The Dord of Darien

Musings from the Mayor of the Internet

Could a moron do this?

You played Portal 2? I have. It was like: pretty good. You whinged about Portal 2? I’m about to! It’ll be like: wtf is this dude’s problem? Consider this post to be infested with the spoilage — if you don’t want to know this stuff, unread it.

When Portal came out, I commented that it was neat, but that the writing was clearly what held the game together; the actual portal mechanic is clever, but fairly shallow, and by the end of its two-hour run time, they’d clearly run out of interesting things to do with it. Portal 2’s the same. The primary difference is that they’d run out of fun things to do with portals before they actually started this time, and the brunt of the game is spent solving other, non-portal-related puzzles, while the portal gun is relegated to a supporting role of helping you move around the room while you redirect lasers or slosh pudding all over the floor or whatever it is you’re doing. This isn’t necessarily a bad thing — the puzzles are fun enough in and of themselves — but it’s a bit less portal-y than you may be expecting.
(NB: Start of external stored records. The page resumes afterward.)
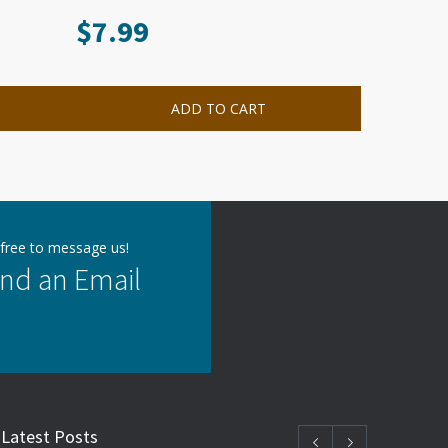
$
7.99
ADD TO CART
 free to message us!
nd an Email
Latest Posts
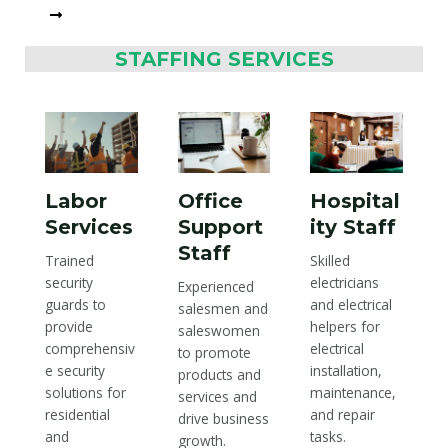
Read More
STAFFING SERVICES
Labor
Office
Hospital
Services
Support
ity Staff
Staff
Trained
Skilled
security
electricians
Experienced
guards to
and electrical
salesmen and
provide
helpers for
saleswomen
comprehensiv
electrical
to promote
e security
installation,
products and
solutions for
maintenance,
services and
residential
and repair
drive business
and
tasks.
growth.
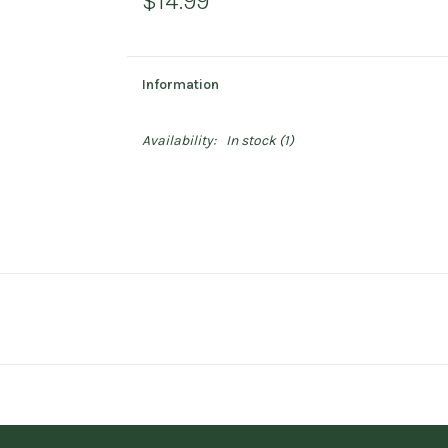
$14.99
Information
Availability:
In stock
(1)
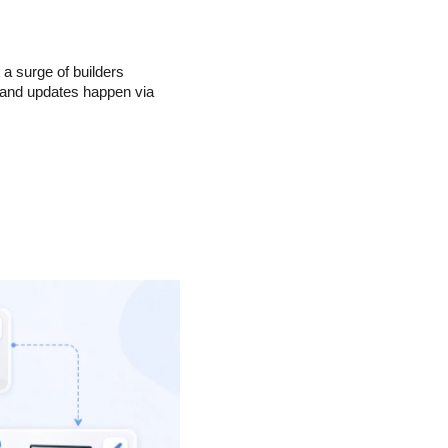
 surge of builders 
 and updates happen via 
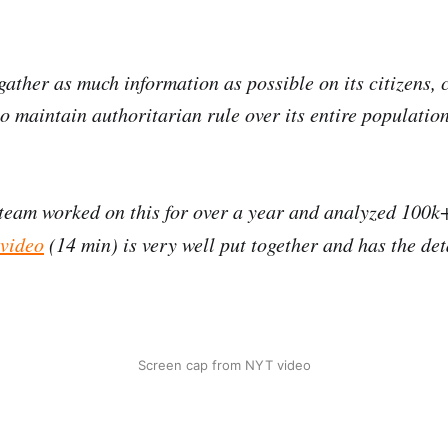
gather as much information as possible on its citizens, c
to maintain authoritarian rule over its entire population
team worked on this for over a year and analyzed 100k
 video
(14 min) is very well put together and has the det
Screen cap from NYT video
This time around, the physics have been gimmicked to make things less fiddly, which is a good thing. If there’s one thing absolutely nobody liked about the original Portal, it was how obnoxious it was to try to carry a box through a portal. If you’re not lined up just right, you’ll bonk the thing into the portal’s frame and drop it. This is no longer an issue in Portal 2; it appears that, as long as you’re aimed such that Chell can get though the portal herself, the box will go too. Also noteworthy is that Valve has clearly learned the lesson of Metroid Prime: first-person platforming is only fun with extremely generous tolerances. It’s not important in Portal 2 to make your jumps precise, or to hit the aerial faith plate at exactly the right trajectory — get it pretty much right, and the game will fudge it so you succeed. Portal placement is also gimmicked this time around, so you don’t have to spend ages trying to get that portal lined up just right for your giant launch; the game tends to centre them for you, and also tends to line them up so you don’t shoot out in some odd orientation.

But let’s be serious: nobody’s playing this game out of a deep desire to spray orange pudding on the floor and then run on it. We’re here to listen to GLaDOS make fat jokes. And in that respect, the game certainly delivers. GLaDOS returns for another round of mechanised abuse, and she’s joined by two new characters whose identities I will not reveal. One of them is awesome. The other one… I didn’t love. I am assured through my highly rigorous scientific polling that everybody in the world except me did love this character, though, so I guess either it’s just me or else everybody else in the world is a tasteless boor. Whichever one seems more likely to you.

The game’s a bit longer this time, though it’s still short — probably took me around eight hours start to finish. If you can squeeze ten out of it, it comes in at exactly the same ratio of dollars to play hours that the original Portal had! But that’s just the single-player campaign; there’s also a co-op mode, which is an entirely separate set of levels, and appears to be pretty fun. You and a friend get together and robot the eff around — you each have a portal gun, which means four total portals in play; this helps to mitigate the "done everything with portals already" miasma quite a lot, since there’s a whole bunch of new stuff you can do with extra portals. There’s also a robot enrichment menu from which you can attach various skins, hats, accessories, and emotes to your robots, which is pretty fun. I’m given to understand that PC and Mac co-op is interoperable, and you can play with PS3 players also (though I guess PS3 partners won’t see your robot skins), assuming Sony ever gets around to fixing its broken internet service.

So is Portal 2 worth it? The length makes it a bit of a tough sell at $50 in my opinion, though the co-op campaign will be the saving grace if you’re into that sort of thing. If you’re more single-player only, I’d suggest waiting until it comes down in price; it’s fun, but — much like the original Portal — wildly overrated. 96 metascore is looney-tunes.

But then I remember that goddamn Bioshock also got a metascore of 96. At least Portal 2 is actually finished.